# Rachel's challenge



## SeverinR (Oct 26, 2012)

My daughter got me to go with her to a special short notice presentation, it was Rachel's challenge. At first I didn't know why I was there.

Rachel Scott was the first student killed at Columbine, she kept a journal and wrote a paper that basically suggested people should set these goals:

1.Look for the best in others (eliminate your prejudice)
2.Dream big (no matter what your age)
3.Chose positive influences
4.Speak with kindness.
5.Start your own chain reaction.

#2 struck home.  Dream big. Work for that dream.  You need to have something to hope for, or else its just doing the daily grind.

Dream big for me, means focus on my writing, edit and get it to someone to evaluate it. 
Rachel dreamed of being an inspirational author, that touched millions of peoples hearts. But she also told many people, that she would not live very long.
She was right on both counts.
The presentation connected with other points in my life also. But this was the biggest.

Chain reaction: She challenged everyone to start a chain reaction of caring, of light to combat the chain reaction of darkness in the world.

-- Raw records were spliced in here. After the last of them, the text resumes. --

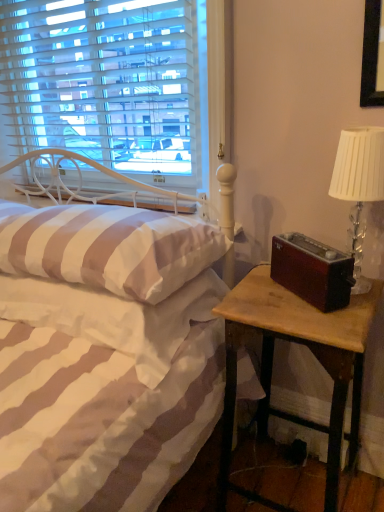
What do you see at coordinates (105, 355) in the screenshot? I see `white striped bed at center` at bounding box center [105, 355].

What do you see at coordinates (359, 185) in the screenshot? I see `clear glass table lamp at right` at bounding box center [359, 185].

You are a GUI agent. You are given a task and a screenshot of the screen. Output one action in this format:
    pyautogui.click(x=<x>, y=<y>)
    Task: Click on the white striped fabric at lower left
    
    Given the screenshot: What is the action you would take?
    pyautogui.click(x=115, y=316)

Can you tell me how much wooden nightstand at right and white striped pillow at center differ in facing direction?

wooden nightstand at right and white striped pillow at center are facing 1.59 degrees away from each other.

Is wooden nightstand at right in front of or behind white striped pillow at center in the image?

Visually, wooden nightstand at right is located behind white striped pillow at center.

Is wooden nightstand at right facing towards white striped pillow at center?

No.

Would you say wooden nightstand at right is outside white striped pillow at center?

That's correct, wooden nightstand at right is outside of white striped pillow at center.

Which object is positioned more to the right, wooden nightstand at right or clear glass table lamp at right?

clear glass table lamp at right.

Would you say wooden nightstand at right is inside or outside clear glass table lamp at right?

wooden nightstand at right is located beyond the bounds of clear glass table lamp at right.

Considering the sizes of wooden nightstand at right and clear glass table lamp at right in the image, is wooden nightstand at right wider or thinner than clear glass table lamp at right?

Clearly, wooden nightstand at right has more width compared to clear glass table lamp at right.

Which is behind, point (357, 314) or point (379, 133)?

Positioned behind is point (357, 314).

Looking at their sizes, would you say white striped pillow at center is wider or thinner than clear glass table lamp at right?

Considering their sizes, white striped pillow at center looks broader than clear glass table lamp at right.

From the image's perspective, between white striped pillow at center and clear glass table lamp at right, which one is located above?

clear glass table lamp at right.

Are white striped pillow at center and clear glass table lamp at right located far from each other?

No, white striped pillow at center is not far from clear glass table lamp at right.

Is clear glass table lamp at right at the back of white striped pillow at center?

No.

The width and height of the screenshot is (384, 512). Identify the location of nightstand behind the white striped bed at center. (310, 350).

From the image's perspective, which object appears higher, white striped bed at center or wooden nightstand at right?

white striped bed at center appears higher in the image.

Which of these two, white striped bed at center or wooden nightstand at right, is thinner?

Thinner between the two is wooden nightstand at right.

Considering the positions of objects white striped bed at center and wooden nightstand at right in the image provided, who is in front, white striped bed at center or wooden nightstand at right?

white striped bed at center is closer to the camera.

In the scene shown: Relative to wooden nightstand at right, is white striped fabric at lower left in front or behind?

white striped fabric at lower left is positioned closer to the viewer than wooden nightstand at right.

Could you tell me if white striped fabric at lower left is turned towards wooden nightstand at right?

No.

In terms of size, does white striped fabric at lower left appear bigger or smaller than wooden nightstand at right?

In the image, white striped fabric at lower left appears to be smaller than wooden nightstand at right.

Considering the positions of objects white striped fabric at lower left and wooden nightstand at right in the image provided, who is more to the left, white striped fabric at lower left or wooden nightstand at right?

From the viewer's perspective, white striped fabric at lower left appears more on the left side.

Does clear glass table lamp at right touch white striped pillow at center?

No, clear glass table lamp at right is not making contact with white striped pillow at center.

From the picture: What's the angular difference between clear glass table lamp at right and white striped pillow at center's facing directions?

The facing directions of clear glass table lamp at right and white striped pillow at center are 4.23 degrees apart.

Which is more distant, (x=353, y=170) or (x=170, y=240)?

Point (x=170, y=240)

In the image, there is a clear glass table lamp at right. Where is `pillow below it (from a real-world perspective)`? Image resolution: width=384 pixels, height=512 pixels. pillow below it (from a real-world perspective) is located at coordinates (108, 247).

Could you tell me if white striped fabric at lower left is turned towards clear glass table lamp at right?

No, white striped fabric at lower left is not turned towards clear glass table lamp at right.

Is white striped fabric at lower left situated inside clear glass table lamp at right or outside?

white striped fabric at lower left is not enclosed by clear glass table lamp at right.

I want to click on nightstand behind the white striped pillow at center, so click(310, 350).

This screenshot has width=384, height=512. Find the location of `nightstand located underneath the clear glass table lamp at right (from a real-world perspective)`. nightstand located underneath the clear glass table lamp at right (from a real-world perspective) is located at coordinates (310, 350).

Looking at the image, which one is located further to wooden nightstand at right, white striped fabric at lower left or clear glass table lamp at right?

white striped fabric at lower left.

Which object lies nearer to the anchor point white striped pillow at center, white striped fabric at lower left or clear glass table lamp at right?

The object closer to white striped pillow at center is white striped fabric at lower left.

When comparing their distances from white striped fabric at lower left, does wooden nightstand at right or clear glass table lamp at right seem further?

clear glass table lamp at right is further to white striped fabric at lower left.

Based on their spatial positions, is white striped bed at center or clear glass table lamp at right closer to white striped pillow at center?

Based on the image, white striped bed at center appears to be nearer to white striped pillow at center.

From the image, which object appears to be farther from white striped pillow at center, clear glass table lamp at right or white striped fabric at lower left?

clear glass table lamp at right.

From the image, which object appears to be farther from wooden nightstand at right, white striped pillow at center or clear glass table lamp at right?

Based on the image, white striped pillow at center appears to be further to wooden nightstand at right.

Considering their positions, is wooden nightstand at right positioned closer to white striped fabric at lower left than white striped pillow at center?

white striped pillow at center lies closer to white striped fabric at lower left than the other object.

From the image, which object appears to be farther from white striped pillow at center, wooden nightstand at right or clear glass table lamp at right?

clear glass table lamp at right is positioned further to the anchor white striped pillow at center.

Identify the location of mattress between white striped pillow at center and clear glass table lamp at right. (115, 316).

Where is `pillow between white striped bed at center and clear glass table lamp at right`? The image size is (384, 512). pillow between white striped bed at center and clear glass table lamp at right is located at coordinates (108, 247).

Find the location of a particular element. mattress between white striped pillow at center and wooden nightstand at right from left to right is located at coordinates (115, 316).

Identify the location of nightstand situated between white striped fabric at lower left and clear glass table lamp at right from left to right. (310, 350).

I am a ripple, be a ripple, start a ripple.


----------



## Reaver (Oct 26, 2012)

Great post! Thanks very much for bringing this inspirational young lady's thoughts to light. So tragic that such a person was taken from the world.


----------



## Sparkie (Oct 27, 2012)

Goals #1 and #4 are things I strive to do every day.  Maybe one day I won't have to try so hard.

Thanks for sharing.


----------



## SeverinR (Oct 29, 2012)

#5 was a big one for our school this weekend.
3 teens killed in a car accident.
As part of number 5, they asked everyone to take time in the next three days, and tell someone special in your life how you feel about them.
Rachel's brother had a figt with Rachel the day she was killed. You never know when it will be the last time you speak to that special person.

Sparkie: 1&4 are hard for a lot of people, but will be noticed above all.


----------



## Leif Notae (Oct 29, 2012)

Sometimes this is the best reminder. The loss of innocence in a tragic event can often snap us back to reality. I know my life changed when I adopted those five things, but the real trick is to not beat yourself up when you might forget to do one or you stumble on another. 

Thanks for sharing this Severin, much appreciated.


----------



## SeverinR (Oct 30, 2012)

Another thing they pushed, was for people to journal.
They learned so much from her journals after she died. Not just for those wanting to be writers.

My daughter was talking bad about someone in her class, and I reminded her of number 1, and the applicable sub-goal. Give a person three chances, because they might have been having a bad day.

They are goals, they are not easy to keep, but the more you try the easier they are to keep. Changing you and changing those around you.
Definately don't beat yourself up over being human, you have bad days too, and we are all human.


----------